Applied Surface Science, Vol.489, 403-408, 2019
Effect of a metallic surfactant on the electrical percolation of gold films
The electrical transport of ultrathin films is an issue for modern electronics, since conduction properties of commonly used metals present important differences for thicknesses in the nanometer scale. This report shows that the sheet resistance of gold ultrathin films (between 1.2 nm and 3.8 nm) decreases up to 5 orders of magnitude when a chromium layer 0.8 nm thick is used as surfactant. The chromium layer changes the morphology of the gold films on mica, composed by large isolated grains, allowing the formation of a population of small grains between the large ones, therefore reducing the thickness at which the electrical percolation is achieved.
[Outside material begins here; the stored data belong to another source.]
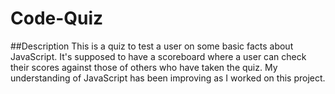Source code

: # Code-Quiz

##Description
This is a quiz to test a user on some basic facts about JavaScript.
It's supposed to have a scoreboard where a user can check their scores against those of others who have taken the quiz.
My understanding of JavaScript has been improving as I worked on this project. 

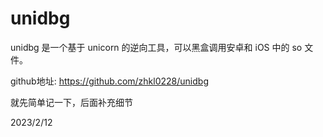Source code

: # unidbg

unidbg 是一个基于 unicorn 的逆向工具，可以黑盒调用安卓和 iOS 中的 so 文件。  

github地址: https://github.com/zhkl0228/unidbg  

就先简单记一下，后面补充细节  


2023/2/12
The electrical percolation thickness, evidenced as a sharp decay in sheet resistance, occurs at 3.9 nm, for gold deposited directly on mica, while this value is reduced to 1.2 nm if a thin chromium layer is previously grown on the mica substrate. A deeper study of the electrical properties of this gold ultrathin films grown on Cr/mica show that above 2.8 nm, they already present a metallic behavior; while films near 2.2 nm show a zero temperature coefficient, meaning that the electrical conduction driven by tunneling still plays an important role in the electronic transport. Finally, is demonstrated, that the contribution of the chromium layer to the electrical conductivity of films can be neglected. Namely the influence of the chromium layer on metallic ultrathin films, is mainly as a surfactant, with no direct role in the electronic transport itself.